0
votes

I want to extract the title of every news item displayed on "http://pib.nic.in/newsite/erelease.aspx?relid=58313" website using Excel VBA. I have written a code using getelementsbyclassname("contentdiv"). But the debugger is showing a error pertaining to that the object doesn't support...I want to extract the information items of every relid..which is there in the URL as well...

1
It would be great if you could write a code..for one relid=58313..I will run a loop after that. - Sahil Oberoi

1 Answers

0
votes

Cold scrapes like this are generally handled more efficiently with a XMLHTTP pull. This requires the addition of a few libraries to the VBE's Tools ► References. The code below needs Microsoft XML, v6.0, Microsoft HTML Object library and Microsoft Internet Controls. Might not need the last one but you probably will if you expand the code beyond what is supplied.

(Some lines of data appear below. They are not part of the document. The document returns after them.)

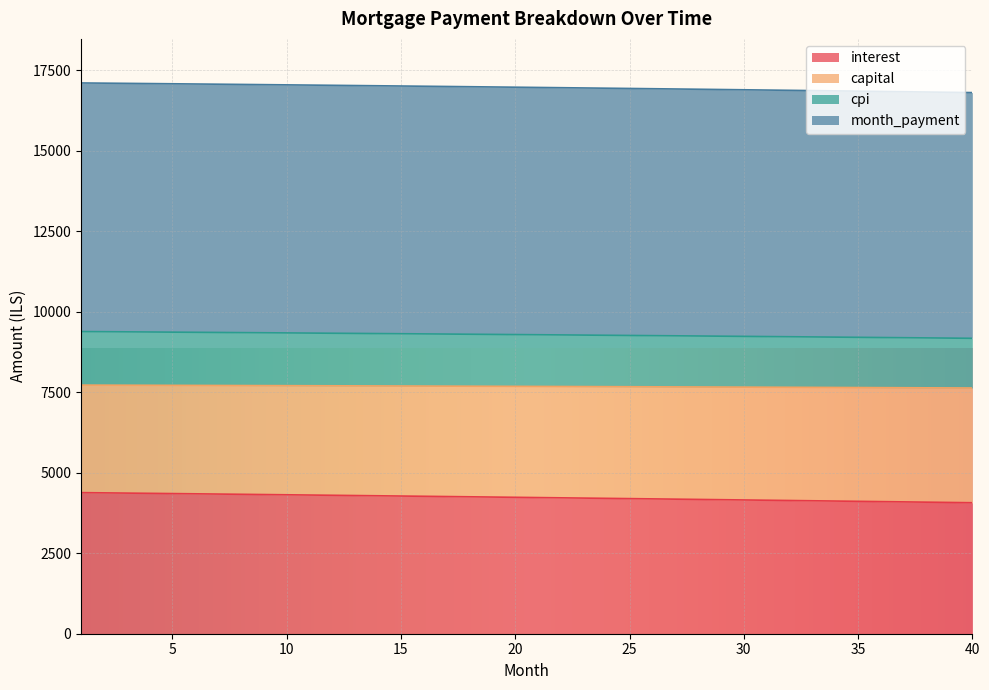

List the labels in order of interest value, largest first.

1, 2, 3, 4, 5, 6, 7, 8, 9, 10, 11, 12, 13, 14, 15, 16, 17, 18, 19, 20, 21, 22, 23, 24, 25, 26, 27, 28, 29, 30, 31, 32, 33, 34, 35, 36, 37, 38, 39, 40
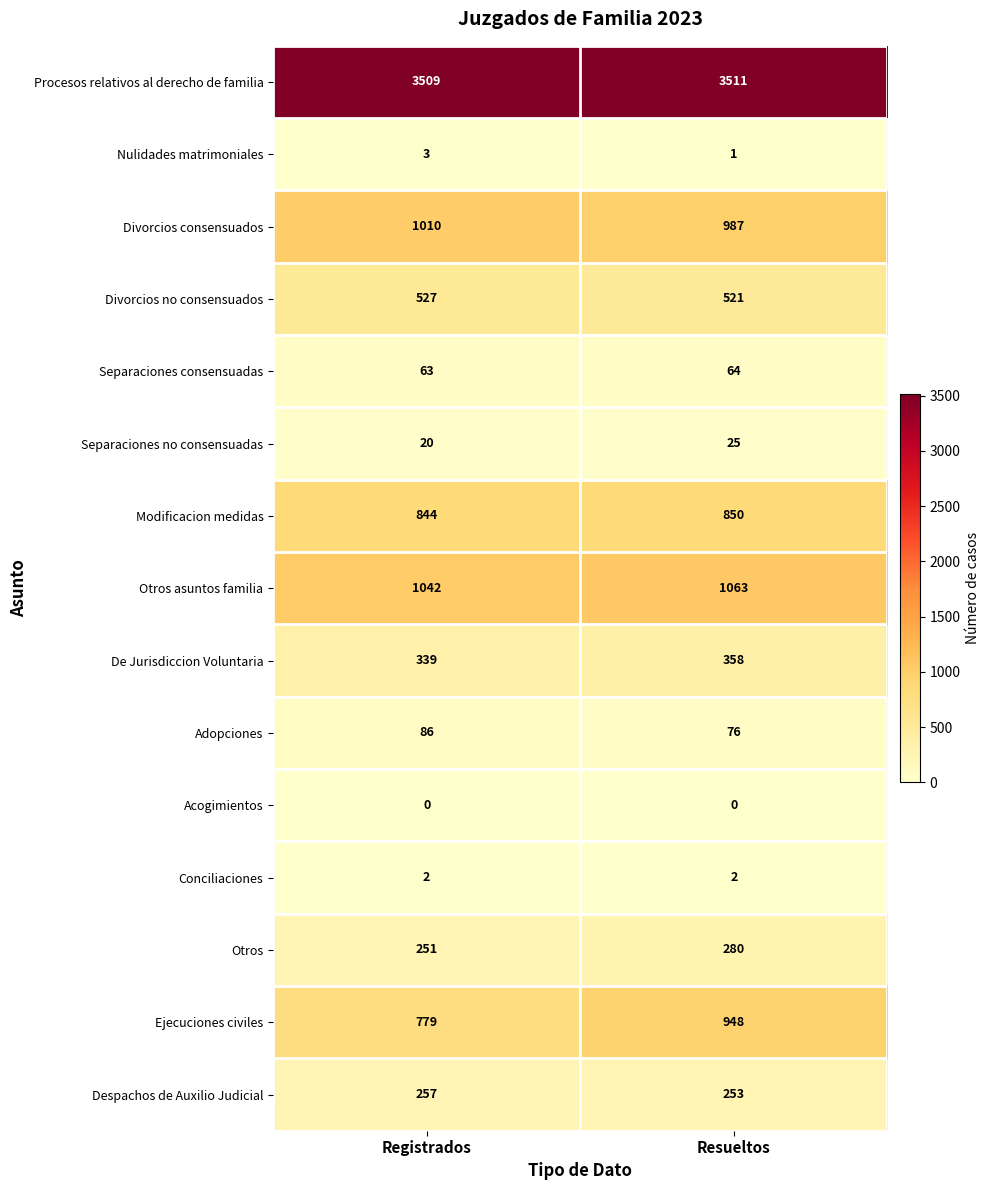

What is the maximum value for Procesos relativos al derecho de familia?

3511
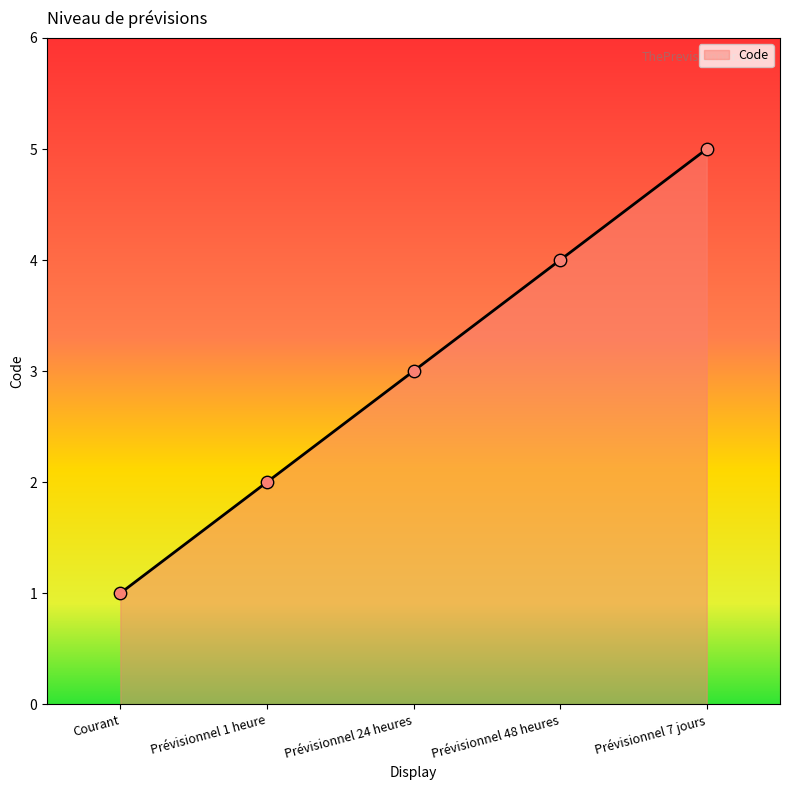

Which has a higher value, Prévisionnel 48 heures or Prévisionnel 1 heure?

Prévisionnel 48 heures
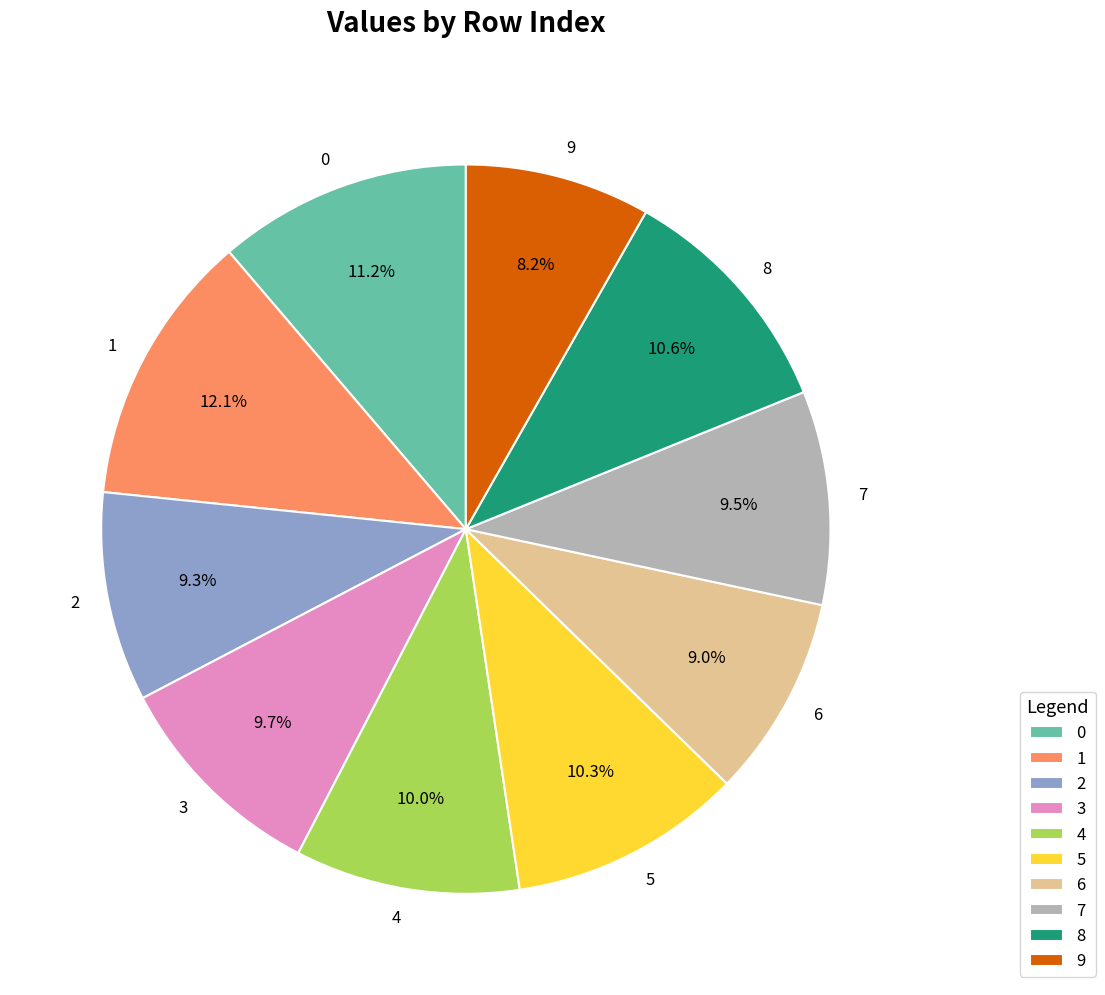

Which has a higher value, 3 or 6?

3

Public Const csURL As String = "http://pib.nic.in/newsite/erelease.aspx?relid=×ID×"

Sub scrape_PIBNIC()
    Dim htmlBDY As HTMLDocument, xmlHTTP As MSXML2.ServerXMLHTTP60
    Dim i As Long, u As String, iDIV As Long

    On Error GoTo CleanUp

    Set xmlHTTP = New MSXML2.ServerXMLHTTP60
    Set htmlBDY = New HTMLDocument

    For i = 58313 To 58313
        htmlBDY.body.innerHTML = vbNullString
        With xmlHTTP
            u = Replace(csURL, "×ID×", i)
            'Debug.Print u
            .Open "GET", u, False
            .setRequestHeader "Content-Type", "application/x-www-form-urlencoded; charset=UTF-8"
            .send
            If .Status <> 200 Then GoTo CleanUp

            htmlBDY.body.innerHTML = .responseText

            For iDIV = 0 To (htmlBDY.getElementsByClassName("contentdiv").Length - 1)
                If CBool(htmlBDY.getElementsByClassName("contentdiv")(iDIV).getElementsByTagName("span").Length) Then
                    Sheets("Sheet1").Cells(Rows.Count, 1).End(xlUp).Offset(1, 0) = _
                      htmlBDY.getElementsByClassName("contentdiv")(iDIV).getElementsByTagName("span")(0).innerText
                End If
            Next iDIV

        End With
    Next i

CleanUp:
    Set htmlBDY = Nothing
    Set xmlHTTP = Nothing
End Sub

That should be enough to get you started. The site you are targeting requires that charset=UTF-8 be added to the request. I had no success without it. I strongly suspect that this may have been the source of your object doesn't support error.